» Excerpt provided:
+ + + +

Locally resonant band gaps in periodic beam lattices by tuning connectivity

Lattice structures have long fascinated physicists and engineers not only because of their outstanding functionalities, but also for their ability to control the propagation of elastic waves. While the study of the relation between the connectivity of these systems and their static properties has a long history that goes back to Maxwell, rules that connect the dynamic response to the network topology have not been established. Here, we demonstrate that by tuning the average connectivity of a beam network $\left(\overline{z}\right)$, locally resonant band gaps can be generated in the structures without embedding additional resonating units. In particular, a critical threshold for $\overline{z}$ is identified, far from which the band gap size is purely dictated by the global lattice topology. By contrast, near this critical value, the detailed local geometry of the lattice also has strong effects. Moreover, in stark contrast to the static case, we find that the nature of the joints is irrelevant to the dynamic response of the lattices. Our results not only shed new light on the rich dynamic properties of periodic lattices, but also outline a new strategy to manipulate mechanical waves in elastic systems.

Figure 1

Band structures of triangular periodic beam lattices. (a) Dispersion relation of the triangular lattice with welded joints. (b) Dispersion relation of the triangular lattice with pin joints. The lattice and unit cells with both welded and pin joints are shown as insets. Band gaps are shown as gray-shaded areas and the flat bands at their lower edge are highlighted in red. The Bloch modes of the flat band (the third mode) at high symmetry points of the Brillouin zone $(G,X$, and $M$) [25] are shown in (c) and (d) for the case of welded and pin joints, respectively. A plot presenting both band structures normalized by the same factor is included in the Supplemental Material [25].

Figure 2

Band structure of periodic lattices with $\overline{z}=3$ and welded joints. (a) Hexagonal lattice $\left(\alpha =2\pi /3\right)$; (b) topologically equivalent lattice with $\alpha =\pi /2$; (c) topologically equivalent lattice with $\alpha =5\pi /12$; and (d) topologically equivalent lattice with $\alpha =\pi /3$. The lattice structures and unit cells used in the calculations are shown as insets. Note that for $\alpha =\pi /3$ the arrangement of the beams is the same as for the triangular lattice, but the connectivity is still $\overline{z}=3$. In fact, although for clarity the green-colored joints are drawn separately in the unit cell of (d), they are positioned at the same spatial location. No locally resonant band gap is found for any of the configurations. Results for the same lattices with pin joints are provided in the Supplemental Material [25].

+ + + +

» Data provided:
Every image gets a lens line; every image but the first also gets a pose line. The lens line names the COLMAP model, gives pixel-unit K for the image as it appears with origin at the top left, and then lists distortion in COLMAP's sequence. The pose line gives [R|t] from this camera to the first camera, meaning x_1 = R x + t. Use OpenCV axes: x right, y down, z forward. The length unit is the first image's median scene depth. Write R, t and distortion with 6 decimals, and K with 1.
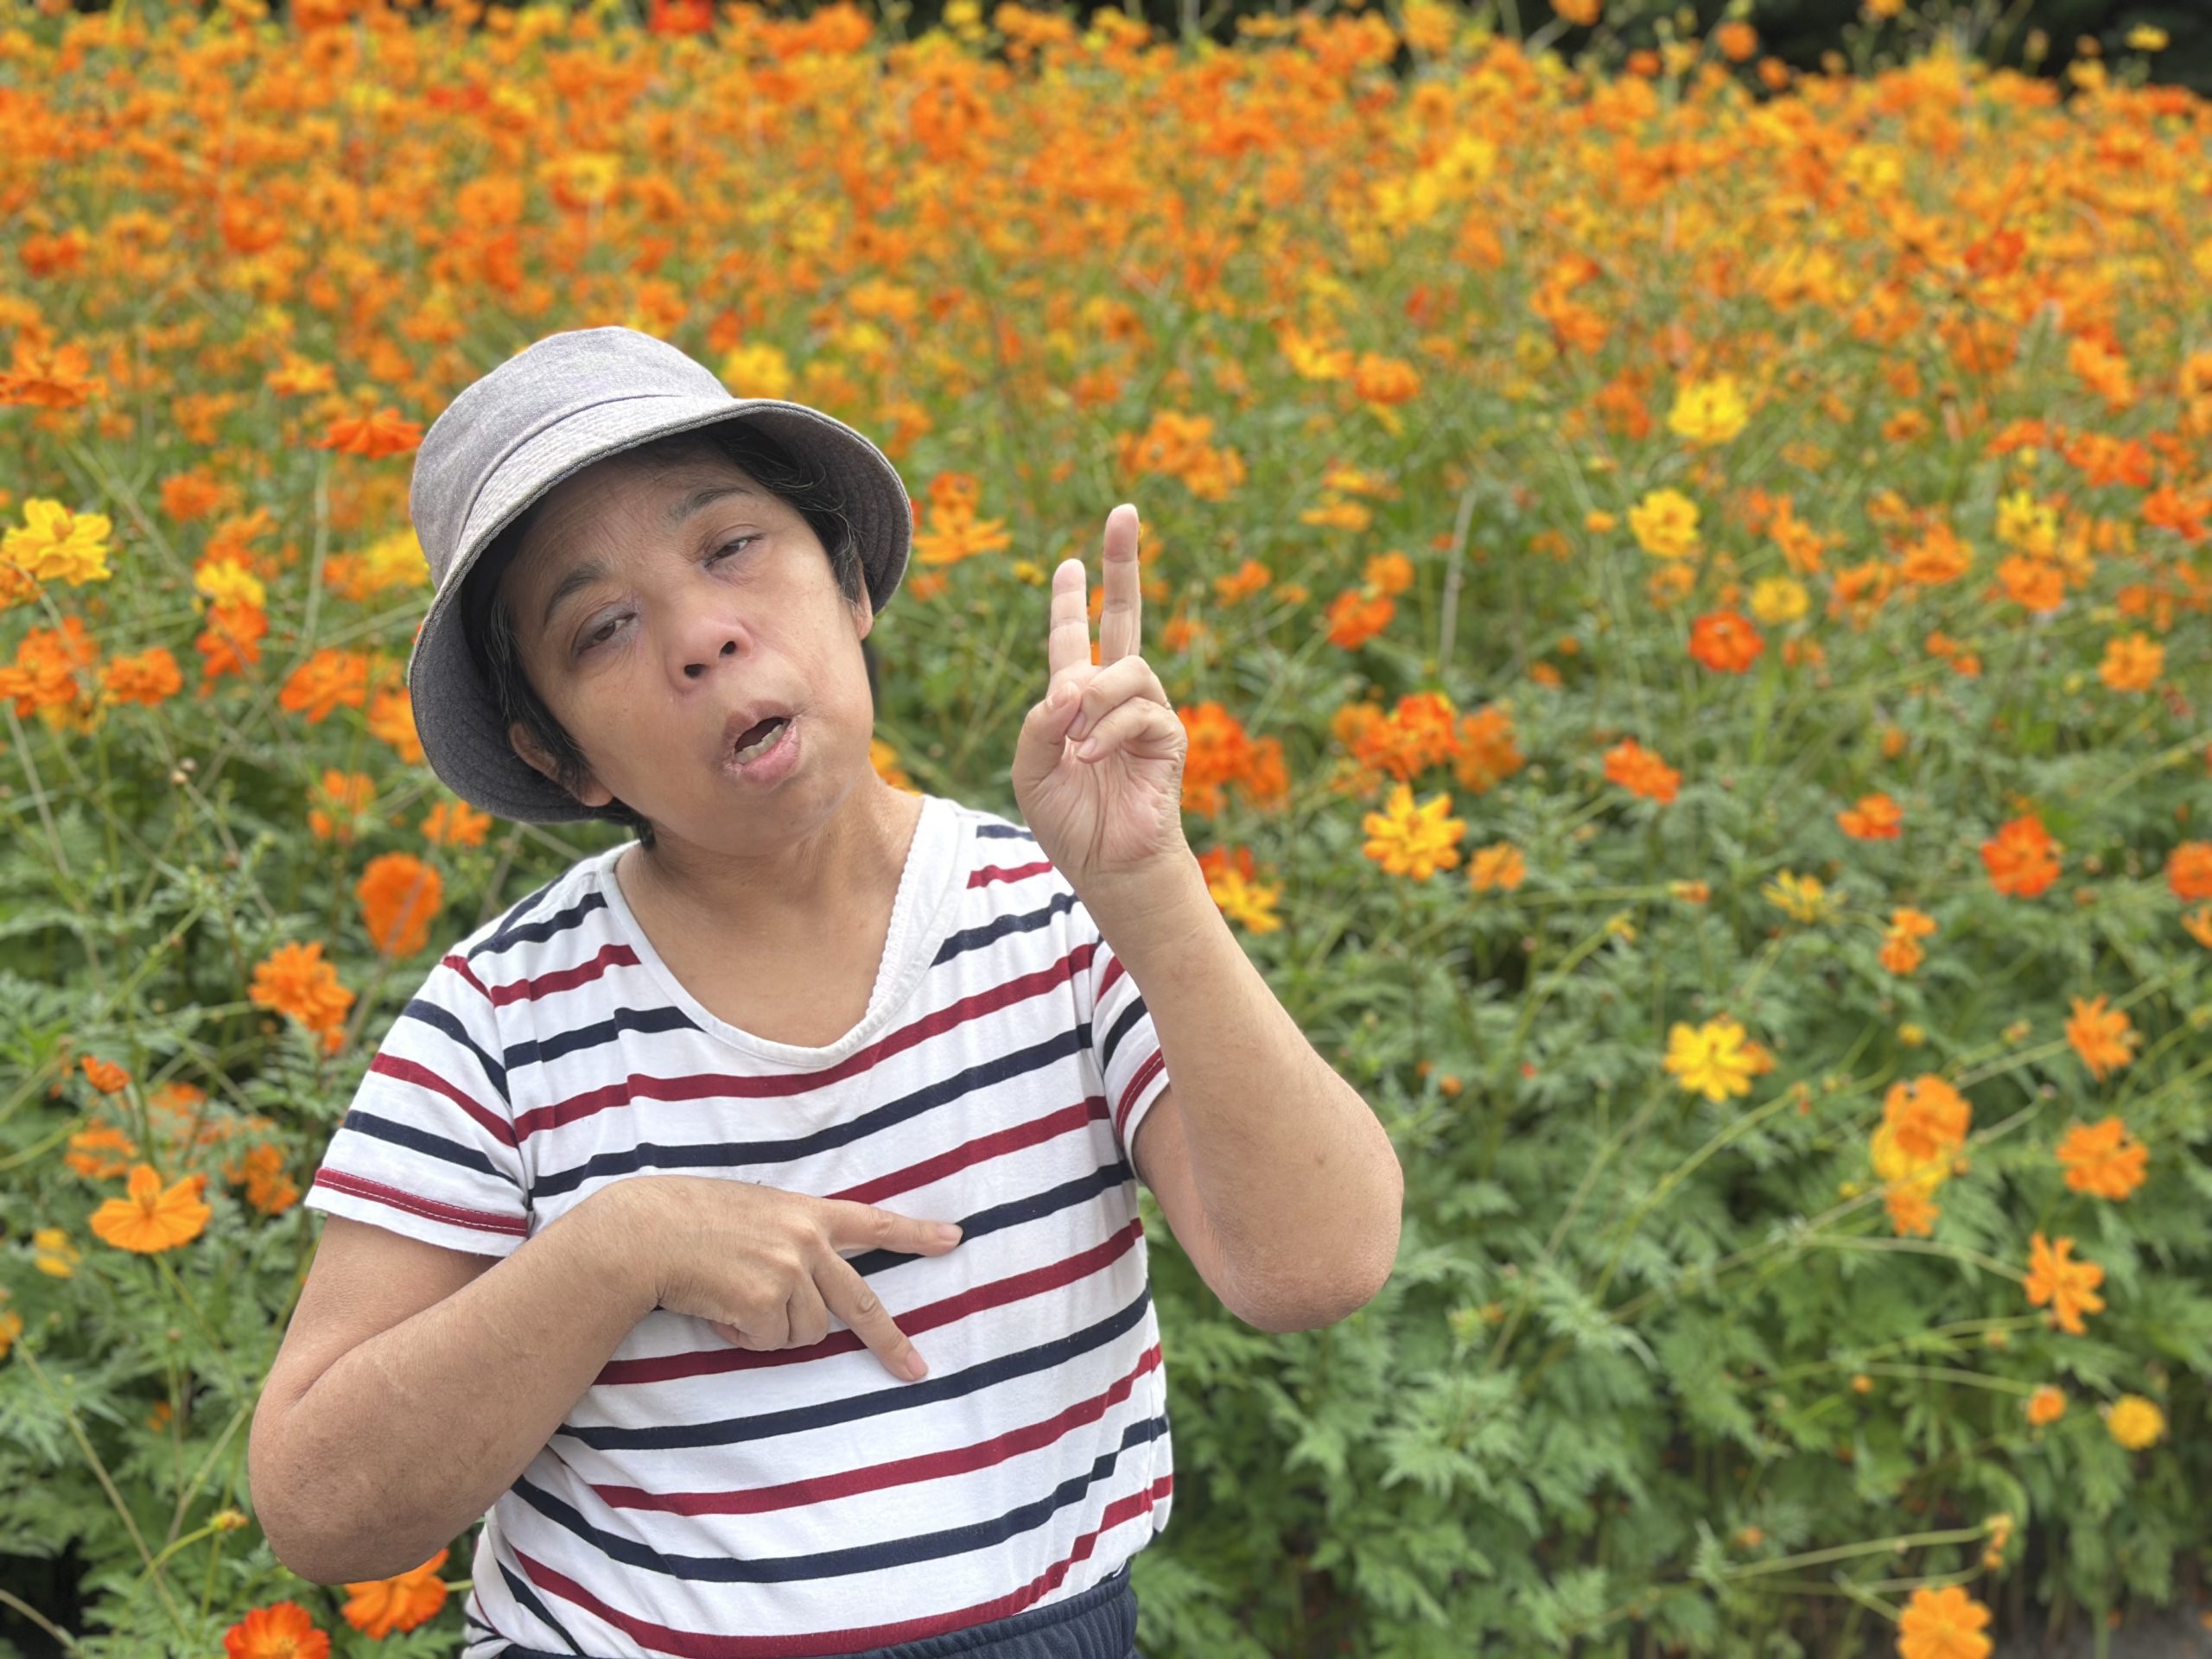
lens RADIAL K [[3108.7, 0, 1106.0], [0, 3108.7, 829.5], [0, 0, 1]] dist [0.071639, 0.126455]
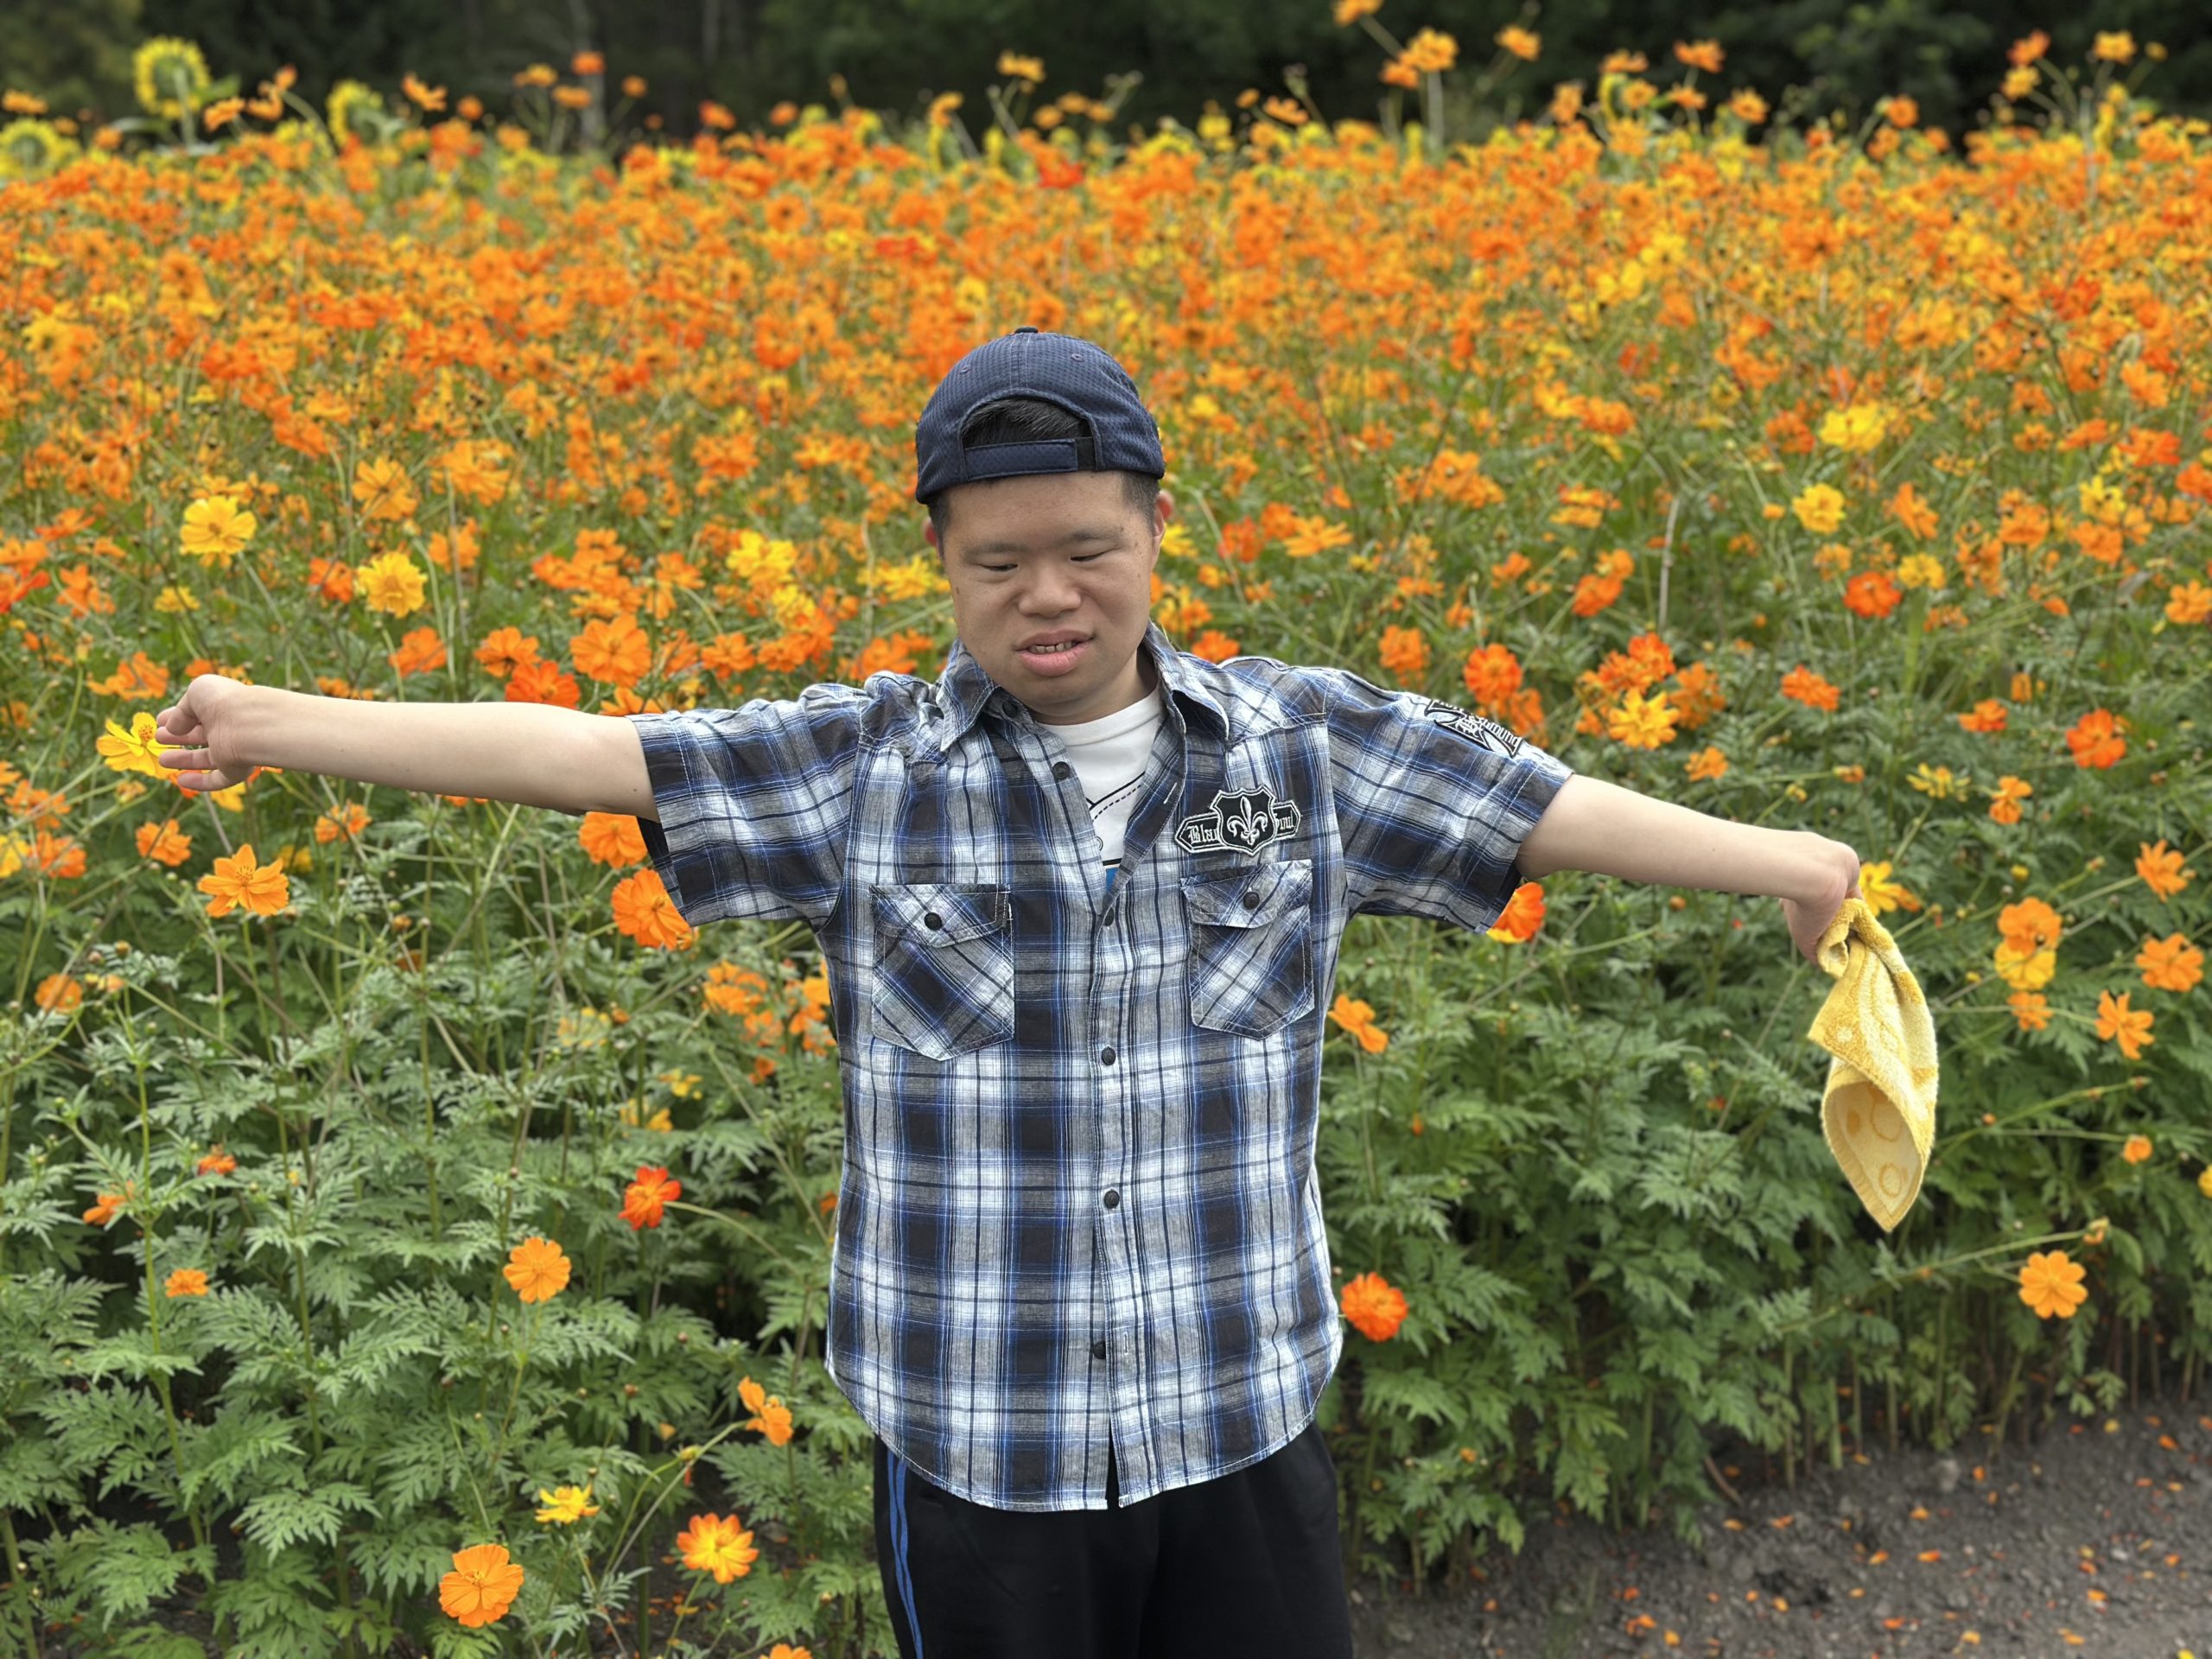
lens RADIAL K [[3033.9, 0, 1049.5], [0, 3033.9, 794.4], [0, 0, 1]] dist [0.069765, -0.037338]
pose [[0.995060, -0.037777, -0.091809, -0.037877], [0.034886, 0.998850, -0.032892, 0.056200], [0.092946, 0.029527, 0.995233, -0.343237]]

+ + + +

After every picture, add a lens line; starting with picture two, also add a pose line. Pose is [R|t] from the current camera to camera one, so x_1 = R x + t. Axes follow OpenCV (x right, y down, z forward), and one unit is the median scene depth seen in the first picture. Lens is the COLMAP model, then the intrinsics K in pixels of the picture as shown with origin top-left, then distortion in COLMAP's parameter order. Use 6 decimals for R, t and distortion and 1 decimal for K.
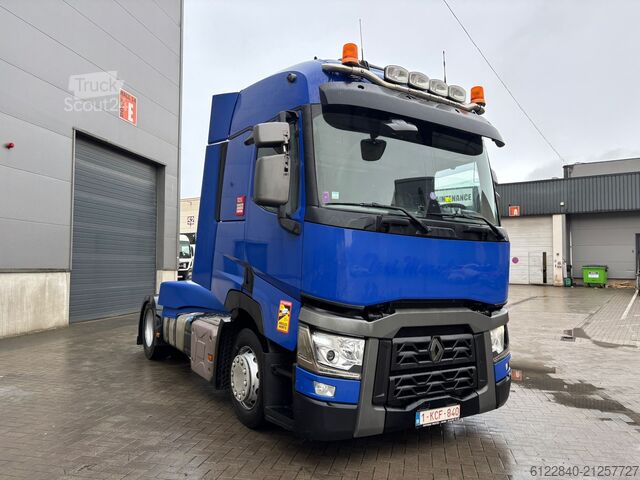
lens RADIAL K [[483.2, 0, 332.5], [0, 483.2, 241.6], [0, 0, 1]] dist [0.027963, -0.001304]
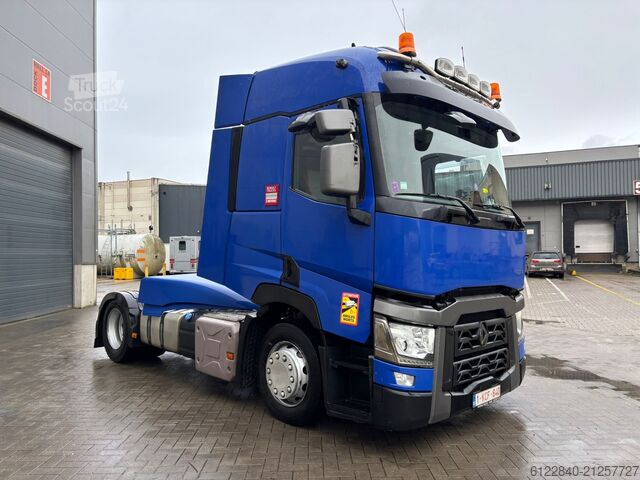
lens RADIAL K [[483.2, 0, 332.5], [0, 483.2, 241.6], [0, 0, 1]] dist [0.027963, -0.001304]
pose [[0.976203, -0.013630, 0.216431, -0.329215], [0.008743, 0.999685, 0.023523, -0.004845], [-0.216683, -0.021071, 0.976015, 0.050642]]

+ + + +

In the text on beam lattices, what color highlights the flat bands at the lower edge of the band gaps in Figure 1?

Red.